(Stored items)
● ● ● ●
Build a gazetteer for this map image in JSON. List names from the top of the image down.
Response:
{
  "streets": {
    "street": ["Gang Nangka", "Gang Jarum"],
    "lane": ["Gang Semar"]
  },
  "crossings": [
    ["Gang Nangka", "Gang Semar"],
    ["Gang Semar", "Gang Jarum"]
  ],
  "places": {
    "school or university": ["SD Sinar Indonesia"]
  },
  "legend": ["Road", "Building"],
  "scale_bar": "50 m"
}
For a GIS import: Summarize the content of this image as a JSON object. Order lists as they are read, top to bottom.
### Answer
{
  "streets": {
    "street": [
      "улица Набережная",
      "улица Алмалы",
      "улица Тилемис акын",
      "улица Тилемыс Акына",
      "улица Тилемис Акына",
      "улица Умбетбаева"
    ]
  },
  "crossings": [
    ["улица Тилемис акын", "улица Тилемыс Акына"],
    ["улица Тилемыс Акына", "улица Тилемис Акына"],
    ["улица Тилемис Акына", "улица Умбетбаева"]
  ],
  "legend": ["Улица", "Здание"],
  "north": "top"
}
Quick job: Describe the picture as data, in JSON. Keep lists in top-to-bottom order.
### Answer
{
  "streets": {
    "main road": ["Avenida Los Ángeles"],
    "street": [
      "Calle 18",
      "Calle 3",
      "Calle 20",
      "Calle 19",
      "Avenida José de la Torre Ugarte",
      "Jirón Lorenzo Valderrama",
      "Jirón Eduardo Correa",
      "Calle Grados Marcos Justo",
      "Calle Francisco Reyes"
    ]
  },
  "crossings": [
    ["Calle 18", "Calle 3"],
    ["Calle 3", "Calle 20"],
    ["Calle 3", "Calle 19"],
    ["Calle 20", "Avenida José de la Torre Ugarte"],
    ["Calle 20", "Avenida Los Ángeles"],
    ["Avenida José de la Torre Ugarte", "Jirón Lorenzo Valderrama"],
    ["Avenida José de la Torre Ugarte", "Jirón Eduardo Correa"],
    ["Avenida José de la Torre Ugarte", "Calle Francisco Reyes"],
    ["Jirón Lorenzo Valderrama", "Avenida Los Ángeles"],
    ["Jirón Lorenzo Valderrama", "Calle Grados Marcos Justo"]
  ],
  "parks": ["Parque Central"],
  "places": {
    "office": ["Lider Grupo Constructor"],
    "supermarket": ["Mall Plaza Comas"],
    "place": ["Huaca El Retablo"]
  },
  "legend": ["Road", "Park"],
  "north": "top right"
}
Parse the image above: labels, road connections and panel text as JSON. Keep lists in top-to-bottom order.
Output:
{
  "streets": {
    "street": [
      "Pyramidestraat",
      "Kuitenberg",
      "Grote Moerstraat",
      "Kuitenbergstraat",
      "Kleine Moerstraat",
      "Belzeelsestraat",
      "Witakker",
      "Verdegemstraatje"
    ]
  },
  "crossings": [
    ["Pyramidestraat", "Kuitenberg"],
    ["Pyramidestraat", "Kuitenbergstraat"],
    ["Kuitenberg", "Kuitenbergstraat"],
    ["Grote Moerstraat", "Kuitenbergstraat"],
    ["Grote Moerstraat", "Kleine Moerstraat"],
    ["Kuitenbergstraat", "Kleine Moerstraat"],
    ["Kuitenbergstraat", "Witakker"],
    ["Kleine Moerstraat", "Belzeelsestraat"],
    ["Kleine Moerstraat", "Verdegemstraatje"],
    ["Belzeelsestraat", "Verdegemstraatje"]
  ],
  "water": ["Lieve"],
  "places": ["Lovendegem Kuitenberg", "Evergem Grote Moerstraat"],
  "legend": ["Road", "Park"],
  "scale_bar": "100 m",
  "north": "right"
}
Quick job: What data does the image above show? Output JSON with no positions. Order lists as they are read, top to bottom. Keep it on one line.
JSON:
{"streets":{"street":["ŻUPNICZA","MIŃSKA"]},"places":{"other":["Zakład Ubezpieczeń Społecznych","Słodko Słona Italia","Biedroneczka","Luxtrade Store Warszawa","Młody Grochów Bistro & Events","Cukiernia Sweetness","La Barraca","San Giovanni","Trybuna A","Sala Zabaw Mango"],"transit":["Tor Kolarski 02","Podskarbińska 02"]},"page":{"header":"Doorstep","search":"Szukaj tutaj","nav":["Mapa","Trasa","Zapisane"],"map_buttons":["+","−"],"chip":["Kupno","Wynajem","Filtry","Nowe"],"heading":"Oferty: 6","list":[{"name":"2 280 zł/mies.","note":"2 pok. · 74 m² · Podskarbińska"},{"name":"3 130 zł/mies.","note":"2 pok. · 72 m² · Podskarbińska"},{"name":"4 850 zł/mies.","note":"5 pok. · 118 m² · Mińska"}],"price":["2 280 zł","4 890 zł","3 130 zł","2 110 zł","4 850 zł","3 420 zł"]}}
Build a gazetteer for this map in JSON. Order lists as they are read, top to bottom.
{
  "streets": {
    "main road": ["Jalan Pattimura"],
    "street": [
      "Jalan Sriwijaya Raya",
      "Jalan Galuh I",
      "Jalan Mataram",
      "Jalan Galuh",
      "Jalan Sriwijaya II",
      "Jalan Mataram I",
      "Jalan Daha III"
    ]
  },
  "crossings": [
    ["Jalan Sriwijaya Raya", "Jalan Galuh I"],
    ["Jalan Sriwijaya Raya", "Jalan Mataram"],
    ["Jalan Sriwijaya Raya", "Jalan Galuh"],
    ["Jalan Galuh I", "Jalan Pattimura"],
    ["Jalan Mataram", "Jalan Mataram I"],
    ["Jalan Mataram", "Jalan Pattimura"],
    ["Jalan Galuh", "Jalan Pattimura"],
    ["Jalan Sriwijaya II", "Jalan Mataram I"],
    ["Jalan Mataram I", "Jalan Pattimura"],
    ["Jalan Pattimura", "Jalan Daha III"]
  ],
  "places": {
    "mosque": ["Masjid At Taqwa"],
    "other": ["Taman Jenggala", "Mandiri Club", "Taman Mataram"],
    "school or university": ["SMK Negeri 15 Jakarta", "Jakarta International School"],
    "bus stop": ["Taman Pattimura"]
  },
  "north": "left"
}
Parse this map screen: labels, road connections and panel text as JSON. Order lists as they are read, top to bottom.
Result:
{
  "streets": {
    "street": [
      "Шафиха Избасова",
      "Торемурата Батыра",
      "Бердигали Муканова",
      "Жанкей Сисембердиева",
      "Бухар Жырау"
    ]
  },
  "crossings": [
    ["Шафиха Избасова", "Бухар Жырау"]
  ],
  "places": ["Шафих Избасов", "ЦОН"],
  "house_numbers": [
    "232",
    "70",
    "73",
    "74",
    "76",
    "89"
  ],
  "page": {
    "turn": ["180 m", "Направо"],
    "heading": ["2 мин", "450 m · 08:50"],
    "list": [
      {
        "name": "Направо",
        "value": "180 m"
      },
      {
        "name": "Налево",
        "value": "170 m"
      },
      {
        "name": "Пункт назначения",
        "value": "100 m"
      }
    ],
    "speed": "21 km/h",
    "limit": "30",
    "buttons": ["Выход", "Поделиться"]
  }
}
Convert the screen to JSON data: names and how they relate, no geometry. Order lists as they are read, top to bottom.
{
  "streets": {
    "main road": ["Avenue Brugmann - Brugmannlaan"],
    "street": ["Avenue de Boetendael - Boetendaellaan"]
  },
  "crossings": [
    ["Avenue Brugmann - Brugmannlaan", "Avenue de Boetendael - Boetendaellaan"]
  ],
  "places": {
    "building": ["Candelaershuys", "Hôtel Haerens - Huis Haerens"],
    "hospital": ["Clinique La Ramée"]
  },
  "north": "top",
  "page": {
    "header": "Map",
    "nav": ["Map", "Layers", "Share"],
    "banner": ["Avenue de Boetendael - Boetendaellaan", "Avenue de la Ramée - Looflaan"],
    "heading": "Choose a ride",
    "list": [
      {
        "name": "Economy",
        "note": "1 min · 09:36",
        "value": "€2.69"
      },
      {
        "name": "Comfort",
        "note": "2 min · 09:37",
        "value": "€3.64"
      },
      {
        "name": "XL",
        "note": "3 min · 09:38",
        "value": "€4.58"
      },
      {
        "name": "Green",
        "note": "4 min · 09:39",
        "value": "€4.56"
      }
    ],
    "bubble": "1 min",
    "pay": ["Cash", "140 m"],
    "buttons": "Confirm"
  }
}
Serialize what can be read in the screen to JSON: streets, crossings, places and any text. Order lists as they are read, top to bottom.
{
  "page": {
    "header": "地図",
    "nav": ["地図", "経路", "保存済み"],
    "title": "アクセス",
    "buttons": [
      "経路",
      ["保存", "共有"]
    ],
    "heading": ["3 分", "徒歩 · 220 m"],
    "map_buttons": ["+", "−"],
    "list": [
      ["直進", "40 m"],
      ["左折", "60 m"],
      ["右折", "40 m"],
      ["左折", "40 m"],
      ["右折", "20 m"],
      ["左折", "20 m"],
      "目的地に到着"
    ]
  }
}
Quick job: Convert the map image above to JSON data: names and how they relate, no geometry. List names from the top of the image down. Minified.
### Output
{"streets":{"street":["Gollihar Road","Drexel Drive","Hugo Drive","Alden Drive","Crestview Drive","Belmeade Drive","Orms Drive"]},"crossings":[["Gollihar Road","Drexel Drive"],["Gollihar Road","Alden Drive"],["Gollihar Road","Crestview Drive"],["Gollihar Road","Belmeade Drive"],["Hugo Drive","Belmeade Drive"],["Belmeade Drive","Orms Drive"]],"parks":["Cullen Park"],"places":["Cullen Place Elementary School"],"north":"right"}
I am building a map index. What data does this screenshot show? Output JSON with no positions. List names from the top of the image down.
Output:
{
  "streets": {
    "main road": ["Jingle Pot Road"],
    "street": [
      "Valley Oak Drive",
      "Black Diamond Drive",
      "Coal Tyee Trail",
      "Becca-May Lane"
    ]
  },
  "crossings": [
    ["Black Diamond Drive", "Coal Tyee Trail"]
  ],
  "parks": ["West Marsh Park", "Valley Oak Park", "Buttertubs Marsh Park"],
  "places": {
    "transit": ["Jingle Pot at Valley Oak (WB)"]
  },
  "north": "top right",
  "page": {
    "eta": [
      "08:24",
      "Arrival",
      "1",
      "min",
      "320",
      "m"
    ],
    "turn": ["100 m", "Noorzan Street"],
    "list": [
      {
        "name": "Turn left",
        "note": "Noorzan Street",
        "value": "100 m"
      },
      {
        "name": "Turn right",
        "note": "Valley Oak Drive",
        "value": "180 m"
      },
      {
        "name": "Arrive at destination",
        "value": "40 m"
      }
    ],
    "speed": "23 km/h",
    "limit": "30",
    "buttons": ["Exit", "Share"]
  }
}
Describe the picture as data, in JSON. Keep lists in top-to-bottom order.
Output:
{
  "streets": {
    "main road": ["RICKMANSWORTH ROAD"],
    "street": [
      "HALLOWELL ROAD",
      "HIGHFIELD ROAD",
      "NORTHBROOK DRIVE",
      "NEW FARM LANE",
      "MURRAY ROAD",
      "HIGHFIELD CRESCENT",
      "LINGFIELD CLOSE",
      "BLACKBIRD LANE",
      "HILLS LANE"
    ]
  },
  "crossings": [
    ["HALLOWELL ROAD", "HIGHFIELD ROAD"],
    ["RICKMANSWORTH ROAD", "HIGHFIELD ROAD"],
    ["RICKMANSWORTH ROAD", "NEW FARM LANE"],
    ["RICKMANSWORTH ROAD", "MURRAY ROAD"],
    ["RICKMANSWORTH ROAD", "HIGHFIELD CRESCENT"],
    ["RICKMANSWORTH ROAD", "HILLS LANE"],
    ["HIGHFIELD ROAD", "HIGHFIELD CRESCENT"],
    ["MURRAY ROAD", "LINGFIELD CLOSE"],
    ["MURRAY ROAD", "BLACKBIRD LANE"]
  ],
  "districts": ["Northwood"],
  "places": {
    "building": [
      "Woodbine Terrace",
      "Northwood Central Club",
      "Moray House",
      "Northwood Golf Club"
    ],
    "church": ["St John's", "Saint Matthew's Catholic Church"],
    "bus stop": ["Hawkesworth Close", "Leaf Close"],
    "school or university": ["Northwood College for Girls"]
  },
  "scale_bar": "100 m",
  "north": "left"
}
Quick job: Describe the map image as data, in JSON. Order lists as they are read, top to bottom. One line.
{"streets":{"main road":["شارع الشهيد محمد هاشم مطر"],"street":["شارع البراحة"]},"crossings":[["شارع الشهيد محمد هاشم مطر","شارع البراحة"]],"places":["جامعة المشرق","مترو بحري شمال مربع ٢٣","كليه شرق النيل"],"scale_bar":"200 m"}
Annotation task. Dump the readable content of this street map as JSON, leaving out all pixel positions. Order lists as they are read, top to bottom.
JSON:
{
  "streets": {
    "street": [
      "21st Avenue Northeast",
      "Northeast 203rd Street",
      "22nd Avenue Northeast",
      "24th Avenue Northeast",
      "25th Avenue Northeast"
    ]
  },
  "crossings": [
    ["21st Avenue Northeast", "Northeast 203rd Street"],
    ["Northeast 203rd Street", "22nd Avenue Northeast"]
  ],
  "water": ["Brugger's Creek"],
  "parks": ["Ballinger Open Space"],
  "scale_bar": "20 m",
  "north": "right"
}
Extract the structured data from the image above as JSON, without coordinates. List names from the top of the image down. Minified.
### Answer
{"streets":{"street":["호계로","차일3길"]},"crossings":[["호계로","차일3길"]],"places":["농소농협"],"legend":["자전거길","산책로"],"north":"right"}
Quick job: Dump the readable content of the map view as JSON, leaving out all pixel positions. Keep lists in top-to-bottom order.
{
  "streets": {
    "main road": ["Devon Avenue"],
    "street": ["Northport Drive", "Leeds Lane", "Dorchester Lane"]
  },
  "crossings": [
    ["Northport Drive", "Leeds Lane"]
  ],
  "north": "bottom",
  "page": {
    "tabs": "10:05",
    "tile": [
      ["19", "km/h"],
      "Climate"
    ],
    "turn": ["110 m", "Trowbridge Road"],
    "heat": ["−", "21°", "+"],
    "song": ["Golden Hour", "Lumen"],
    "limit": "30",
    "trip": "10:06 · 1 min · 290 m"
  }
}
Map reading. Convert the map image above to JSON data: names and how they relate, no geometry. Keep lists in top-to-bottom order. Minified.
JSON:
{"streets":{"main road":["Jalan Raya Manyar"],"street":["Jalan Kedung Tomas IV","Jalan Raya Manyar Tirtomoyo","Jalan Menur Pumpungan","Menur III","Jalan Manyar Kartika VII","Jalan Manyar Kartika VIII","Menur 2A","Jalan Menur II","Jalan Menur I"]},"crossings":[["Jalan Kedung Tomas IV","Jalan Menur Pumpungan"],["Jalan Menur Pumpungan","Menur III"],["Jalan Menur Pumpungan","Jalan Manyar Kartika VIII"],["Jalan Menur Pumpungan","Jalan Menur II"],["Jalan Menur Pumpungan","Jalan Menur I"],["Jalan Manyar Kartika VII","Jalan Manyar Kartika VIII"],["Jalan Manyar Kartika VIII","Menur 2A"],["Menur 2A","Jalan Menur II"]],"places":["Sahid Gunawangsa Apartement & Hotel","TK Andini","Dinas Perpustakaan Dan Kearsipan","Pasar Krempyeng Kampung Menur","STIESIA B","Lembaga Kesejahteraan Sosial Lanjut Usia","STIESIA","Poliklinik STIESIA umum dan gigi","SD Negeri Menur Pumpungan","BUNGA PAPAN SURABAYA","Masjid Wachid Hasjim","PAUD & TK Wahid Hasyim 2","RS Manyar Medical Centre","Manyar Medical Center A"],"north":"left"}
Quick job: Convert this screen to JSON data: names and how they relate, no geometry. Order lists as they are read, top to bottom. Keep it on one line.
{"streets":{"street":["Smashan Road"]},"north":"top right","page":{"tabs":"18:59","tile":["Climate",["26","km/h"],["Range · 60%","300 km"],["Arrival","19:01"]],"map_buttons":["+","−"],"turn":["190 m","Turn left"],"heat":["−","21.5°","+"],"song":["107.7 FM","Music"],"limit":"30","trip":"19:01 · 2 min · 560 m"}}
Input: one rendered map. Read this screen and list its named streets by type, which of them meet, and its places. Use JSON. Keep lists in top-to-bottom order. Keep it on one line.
● ● ● ●
■ **Exercise goal**
Look through the records and gather each line with the word "from".

■ **Answer below**
Build a gazetteer for this map image in JSON. List names from the top of the image down.
Quick job: Convert the map image above to JSON data: names and how they relate, no geometry. List names from the top of the image down. Minified.
I am building a map index. What data does this screenshot show? Output JSON with no positions. List names from the top of the image down.
Extract the structured data from the image above as JSON, without coordinates. List names from the top of the image down. Minified.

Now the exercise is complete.